┌─ TEXT PROVIDED

The project includes all substances that contribute significantly to the environmental impacts that are normally included in product life cycle assessments, i.e. global warming, ozone depletion, acidification,
nutrient enrichment, photochemical ozone formation, ecotoxicity, human toxicity and nature occupation.
By taking the economic flows between all enterprises as a starting point, the chosen method ensures a high degree of completeness – avoiding that processes with small contributions to many products, e.g.
transport processes, are left out.

└─
┌─ DATA RECORDS

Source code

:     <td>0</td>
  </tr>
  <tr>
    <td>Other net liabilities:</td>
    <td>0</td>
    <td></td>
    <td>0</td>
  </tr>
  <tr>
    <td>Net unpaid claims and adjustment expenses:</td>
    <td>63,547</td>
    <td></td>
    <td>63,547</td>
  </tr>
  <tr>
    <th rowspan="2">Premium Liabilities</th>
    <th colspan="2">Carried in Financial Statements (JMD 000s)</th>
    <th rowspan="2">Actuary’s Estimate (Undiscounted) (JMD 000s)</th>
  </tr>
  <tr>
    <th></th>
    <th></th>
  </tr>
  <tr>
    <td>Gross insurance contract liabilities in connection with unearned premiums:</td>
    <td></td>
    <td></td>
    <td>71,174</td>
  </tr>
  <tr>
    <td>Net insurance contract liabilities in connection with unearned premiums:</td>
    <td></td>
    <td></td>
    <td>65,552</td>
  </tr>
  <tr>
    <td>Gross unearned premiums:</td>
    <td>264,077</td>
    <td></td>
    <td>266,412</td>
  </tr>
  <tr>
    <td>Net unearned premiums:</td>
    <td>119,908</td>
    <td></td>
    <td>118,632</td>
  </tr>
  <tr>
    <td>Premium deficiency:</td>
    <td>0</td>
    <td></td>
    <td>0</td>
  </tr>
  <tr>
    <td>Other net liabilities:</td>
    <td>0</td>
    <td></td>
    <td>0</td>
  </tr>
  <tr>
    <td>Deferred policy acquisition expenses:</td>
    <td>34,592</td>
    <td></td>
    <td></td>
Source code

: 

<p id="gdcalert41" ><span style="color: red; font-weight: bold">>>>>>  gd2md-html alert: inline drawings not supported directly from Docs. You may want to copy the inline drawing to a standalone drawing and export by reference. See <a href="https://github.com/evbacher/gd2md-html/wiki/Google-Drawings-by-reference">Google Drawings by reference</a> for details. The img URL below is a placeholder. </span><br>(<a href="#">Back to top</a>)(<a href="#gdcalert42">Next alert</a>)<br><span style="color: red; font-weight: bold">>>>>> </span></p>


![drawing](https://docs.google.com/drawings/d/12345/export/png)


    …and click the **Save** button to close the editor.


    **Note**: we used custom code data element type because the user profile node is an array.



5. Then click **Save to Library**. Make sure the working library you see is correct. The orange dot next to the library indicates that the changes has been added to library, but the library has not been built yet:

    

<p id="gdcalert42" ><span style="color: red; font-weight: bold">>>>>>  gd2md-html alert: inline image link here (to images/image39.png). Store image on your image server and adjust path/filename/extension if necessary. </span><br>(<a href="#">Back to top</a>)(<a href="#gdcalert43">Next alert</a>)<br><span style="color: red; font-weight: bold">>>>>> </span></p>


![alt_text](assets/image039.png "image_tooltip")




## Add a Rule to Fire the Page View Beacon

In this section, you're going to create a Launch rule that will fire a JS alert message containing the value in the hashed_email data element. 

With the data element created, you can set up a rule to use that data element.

└─

## WHAT YOU WILL DO
Write out the text on environmental impact assessment in full, word for word. The entries have no connection to the text on environmental impact assessment.

## FINISHED TASK
The project includes all substances that contribute significantly to the environmental impacts that are normally included in product life cycle assessments, i.e. global warming, ozone depletion, acidification,
nutrient enrichment, photochemical ozone formation, ecotoxicity, human toxicity and nature occupation.
By taking the economic flows between all enterprises as a starting point, the chosen method ensures a high degree of completeness – avoiding that processes with small contributions to many products, e.g.
transport processes, are left out.